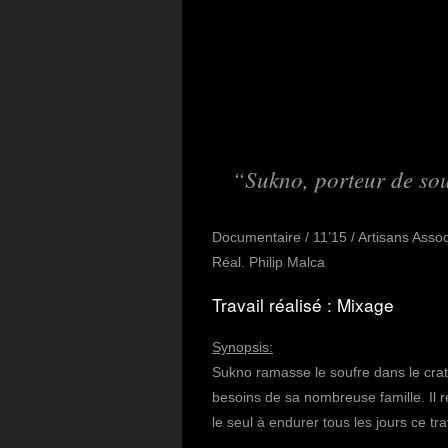
Sukno, porteur de souf
Documentaire / 11’15 / Artisans Asso
Réal. Philip Malca
Travail réalisé : Mixage
Synopsis:
Sukno ramasse le soufre dans le cratè
besoins de sa nombreuse famille. Il re
le seul à endurer tous les jours ce tra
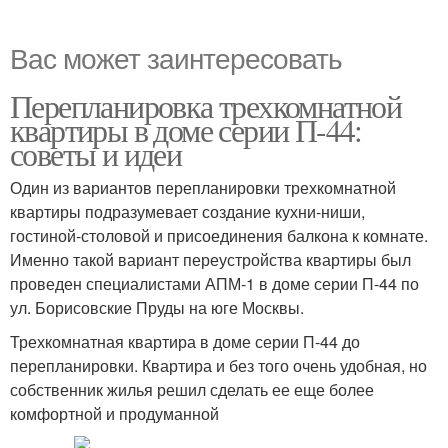
Вас может заинтересовать
Перепланировка трехкомнатной
квартиры в доме серии П-44:
советы и идеи
Один из вариантов перепланировки трехкомнатной
квартиры подразумевает создание кухни-ниши,
гостиной-столовой и присоединения балкона к комнате.
Именно такой вариант переустройства квартиры был
проведен специалистами АПМ-1 в доме серии П-44 по
ул. Борисовские Пруды на юге Москвы.
Трехкомнатная квартира в доме серии П-44 до
перепланировки. Квартира и без того очень удобная, но
собственник жилья решил сделать ее еще более
комфортной и продуманной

☆ ☆ ☆ ☆ ☆ ☆ ☆

* _Task requirements_
Copy exactly, and copy nothing else: the lines from the start of the data above through the line that holds "Один из вариантов". The pictures stay out.

* _Solution to the problem_
Sukno, porteur de souf
Documentaire / 11’15 / Artisans Asso
Réal. Philip Malca
Travail réalisé : Mixage
Synopsis:
Sukno ramasse le soufre dans le cratè
besoins de sa nombreuse famille. Il re
le seul à endurer tous les jours ce tra
Вас может заинтересовать
Перепланировка трехкомнатной
квартиры в доме серии П-44:
советы и идеи
Один из вариантов перепланировки трехкомнатной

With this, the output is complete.